Глаза, запрятанные, немного больные, — я не знал, что его уже съедала болезнь сердца, — из-подо лба, прочерченного ранними резкими продольными морщинами, светятся умом, природным, острым, схватывающим, отбирающим, оценивающим, лукавым. Уж кто‑кто, а он никогда не смотрел на тебя вежливо-равнодушным взглядом, от которого душа стынет, а мысли вянут.
|
Ревнители буквы устава, не сообразующиеся с живой жизнью, старались не попадаться ему на глаза: они вызывали в нем тихую, но бешеную ярость. Тут-то, пожалуй, она была и уместна!
И что нас, писателей на флоте, манило к нему особенно: коснись дело литературы, ничто не было ему столь чуждо, {18} как формальная, уставная, «казарменная эстетика», стремление уложить образную, живую ткань в прокрустово ложе: не лезет — рви, руби! Нет, он уважал литературу, он любил ее и понимал ее широко, видел ее дальний прицел, а не только близлежащие мишени.
Помогал литераторам найти себя в войне: и Зонину помог отправиться в необходимый для будущего романа поход на подводной лодке; и Николаю Чуковскому, собиравшему материал для будущего «Балтийского неба» и стремившемуся из кабинетов политуправления на аэродромы; и Владимиру Рудному, написавшему хорошую книгу о гангутцах; и мне, когда надо было вырвать месяц на окончание сценария будущего фильма «Морской батальон». Помог и Лавреневу поскорей проститься с тыловым небытием. И как же неравнодушно, как радостно приветствовал его первые флотские военные рассказы!

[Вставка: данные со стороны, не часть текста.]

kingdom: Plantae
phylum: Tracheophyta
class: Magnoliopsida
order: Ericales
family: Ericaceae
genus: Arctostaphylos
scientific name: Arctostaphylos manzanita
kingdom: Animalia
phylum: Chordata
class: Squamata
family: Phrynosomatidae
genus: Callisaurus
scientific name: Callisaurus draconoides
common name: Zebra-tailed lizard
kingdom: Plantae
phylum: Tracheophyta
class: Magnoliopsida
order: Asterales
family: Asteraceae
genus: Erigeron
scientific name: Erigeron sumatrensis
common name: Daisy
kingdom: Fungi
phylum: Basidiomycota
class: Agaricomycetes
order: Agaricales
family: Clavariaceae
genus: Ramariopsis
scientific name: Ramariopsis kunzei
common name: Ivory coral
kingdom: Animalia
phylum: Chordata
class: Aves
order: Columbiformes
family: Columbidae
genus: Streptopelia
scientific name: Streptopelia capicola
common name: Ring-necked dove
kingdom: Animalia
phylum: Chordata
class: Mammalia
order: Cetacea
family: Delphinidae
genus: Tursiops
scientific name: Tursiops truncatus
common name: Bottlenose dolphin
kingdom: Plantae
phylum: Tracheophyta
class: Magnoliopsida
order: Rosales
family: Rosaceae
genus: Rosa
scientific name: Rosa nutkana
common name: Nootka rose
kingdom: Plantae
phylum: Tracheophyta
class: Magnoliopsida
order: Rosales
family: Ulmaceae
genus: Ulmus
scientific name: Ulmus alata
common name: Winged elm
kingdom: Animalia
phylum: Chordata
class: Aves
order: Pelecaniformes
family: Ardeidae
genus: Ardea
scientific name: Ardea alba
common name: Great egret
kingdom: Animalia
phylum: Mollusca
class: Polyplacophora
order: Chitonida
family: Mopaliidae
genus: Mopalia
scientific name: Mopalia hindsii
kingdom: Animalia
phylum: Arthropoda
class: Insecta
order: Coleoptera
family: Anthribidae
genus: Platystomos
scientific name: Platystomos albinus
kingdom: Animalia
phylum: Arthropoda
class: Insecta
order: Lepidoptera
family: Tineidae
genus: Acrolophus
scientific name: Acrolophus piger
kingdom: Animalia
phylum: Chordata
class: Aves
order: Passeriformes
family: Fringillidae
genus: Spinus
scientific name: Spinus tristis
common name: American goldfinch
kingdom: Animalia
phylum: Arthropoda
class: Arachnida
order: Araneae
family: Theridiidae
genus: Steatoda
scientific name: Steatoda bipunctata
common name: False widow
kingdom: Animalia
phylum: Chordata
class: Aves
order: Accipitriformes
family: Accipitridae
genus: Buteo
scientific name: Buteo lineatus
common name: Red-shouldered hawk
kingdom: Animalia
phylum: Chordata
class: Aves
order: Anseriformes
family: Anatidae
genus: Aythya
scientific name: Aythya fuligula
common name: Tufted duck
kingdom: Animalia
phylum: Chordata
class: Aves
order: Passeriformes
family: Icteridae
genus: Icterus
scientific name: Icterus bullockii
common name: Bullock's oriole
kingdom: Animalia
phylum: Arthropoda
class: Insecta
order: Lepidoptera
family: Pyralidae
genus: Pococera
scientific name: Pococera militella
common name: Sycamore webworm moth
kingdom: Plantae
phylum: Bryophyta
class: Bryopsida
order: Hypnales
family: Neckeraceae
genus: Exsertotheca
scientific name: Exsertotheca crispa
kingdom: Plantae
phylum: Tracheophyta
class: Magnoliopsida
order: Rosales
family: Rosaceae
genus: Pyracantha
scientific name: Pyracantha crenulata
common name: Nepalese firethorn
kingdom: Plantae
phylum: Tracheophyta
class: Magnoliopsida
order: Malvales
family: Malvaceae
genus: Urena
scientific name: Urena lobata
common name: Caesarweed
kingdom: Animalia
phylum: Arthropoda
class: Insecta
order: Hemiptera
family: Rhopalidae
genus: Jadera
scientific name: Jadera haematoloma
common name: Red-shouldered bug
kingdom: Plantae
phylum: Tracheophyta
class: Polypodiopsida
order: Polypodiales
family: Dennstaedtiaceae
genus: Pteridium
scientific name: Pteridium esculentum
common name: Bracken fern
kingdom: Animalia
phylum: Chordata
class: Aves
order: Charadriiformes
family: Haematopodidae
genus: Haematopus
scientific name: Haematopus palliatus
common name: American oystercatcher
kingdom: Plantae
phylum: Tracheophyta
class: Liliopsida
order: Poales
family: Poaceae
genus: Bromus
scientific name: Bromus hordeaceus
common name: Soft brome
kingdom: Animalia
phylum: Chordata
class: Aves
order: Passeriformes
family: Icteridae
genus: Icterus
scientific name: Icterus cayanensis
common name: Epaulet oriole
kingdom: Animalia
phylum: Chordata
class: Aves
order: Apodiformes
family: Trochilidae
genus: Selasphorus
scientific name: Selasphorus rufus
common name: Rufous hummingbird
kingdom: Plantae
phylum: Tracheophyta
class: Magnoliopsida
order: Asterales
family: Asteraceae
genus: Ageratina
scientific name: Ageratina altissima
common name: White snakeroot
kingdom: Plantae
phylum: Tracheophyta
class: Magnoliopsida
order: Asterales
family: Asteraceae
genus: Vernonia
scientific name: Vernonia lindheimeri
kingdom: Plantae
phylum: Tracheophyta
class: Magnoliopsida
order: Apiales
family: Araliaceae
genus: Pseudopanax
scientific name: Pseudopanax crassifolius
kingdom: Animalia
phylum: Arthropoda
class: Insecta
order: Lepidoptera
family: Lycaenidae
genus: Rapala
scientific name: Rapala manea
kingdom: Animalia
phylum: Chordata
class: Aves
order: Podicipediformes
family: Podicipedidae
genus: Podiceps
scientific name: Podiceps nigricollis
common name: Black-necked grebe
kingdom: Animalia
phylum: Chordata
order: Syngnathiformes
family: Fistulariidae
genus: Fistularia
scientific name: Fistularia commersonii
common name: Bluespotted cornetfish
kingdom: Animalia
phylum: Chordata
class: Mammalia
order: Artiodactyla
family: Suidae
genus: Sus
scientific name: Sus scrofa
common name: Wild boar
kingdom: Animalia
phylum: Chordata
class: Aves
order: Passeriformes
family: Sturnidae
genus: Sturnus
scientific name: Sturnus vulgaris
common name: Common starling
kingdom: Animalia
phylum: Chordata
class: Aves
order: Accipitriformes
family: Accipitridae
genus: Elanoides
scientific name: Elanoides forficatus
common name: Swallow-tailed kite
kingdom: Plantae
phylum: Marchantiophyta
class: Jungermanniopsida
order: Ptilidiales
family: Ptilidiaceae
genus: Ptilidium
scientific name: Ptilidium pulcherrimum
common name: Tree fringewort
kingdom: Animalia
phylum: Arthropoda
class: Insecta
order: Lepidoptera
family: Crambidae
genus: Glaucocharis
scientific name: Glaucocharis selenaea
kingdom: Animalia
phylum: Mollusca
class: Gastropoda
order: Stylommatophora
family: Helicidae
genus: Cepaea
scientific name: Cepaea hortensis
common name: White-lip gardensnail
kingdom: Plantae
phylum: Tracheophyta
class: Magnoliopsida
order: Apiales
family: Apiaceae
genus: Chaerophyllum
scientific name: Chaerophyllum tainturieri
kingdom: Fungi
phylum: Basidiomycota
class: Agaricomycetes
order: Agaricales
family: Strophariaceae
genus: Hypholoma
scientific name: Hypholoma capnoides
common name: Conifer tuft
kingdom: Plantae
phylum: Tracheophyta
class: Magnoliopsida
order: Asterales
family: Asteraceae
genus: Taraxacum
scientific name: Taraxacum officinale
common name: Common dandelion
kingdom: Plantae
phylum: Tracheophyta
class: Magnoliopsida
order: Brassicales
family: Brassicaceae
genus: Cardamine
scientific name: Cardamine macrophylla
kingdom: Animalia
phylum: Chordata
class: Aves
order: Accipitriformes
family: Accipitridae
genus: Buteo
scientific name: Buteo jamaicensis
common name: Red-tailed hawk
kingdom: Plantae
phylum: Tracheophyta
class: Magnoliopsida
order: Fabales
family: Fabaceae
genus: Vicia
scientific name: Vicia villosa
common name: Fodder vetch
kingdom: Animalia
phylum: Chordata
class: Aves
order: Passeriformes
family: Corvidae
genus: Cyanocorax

Кровь текла в нем не рыбья: любил в людях яркое, талантливое и сам по-своему был талантлив. Звание комиссара присвоено было ему, бывшему наборщику типографии, по призванию, как личности.
Умер он рано, от давно точившей горячее, страстное сердце неизлечимой болезни, и люди, даже те, кто и ощутил на себе его своенравие, искренне печалились его смертью, — я видел их шедшими за его гробом, привезенным в Москву из Прибалтики, где он скончался.
«Иван Грозный» однажды вызвал Мусьякова и, поглядывая на его большое добродушное крестьянское лицо, сказал, маскируя свою симпатию к нему обычной сердитой строгостью, от которой у иных перехватывало дыхание: «Писателей береги, на фронты и действующие флоты, конечно, посылай, но строжайше накажи, чтобы не лезли в драку там, где нет нужды. Воюем еще год, а уж сколько их потеряли. Этим народом надо по-хозяйски распоряжаться, понял?»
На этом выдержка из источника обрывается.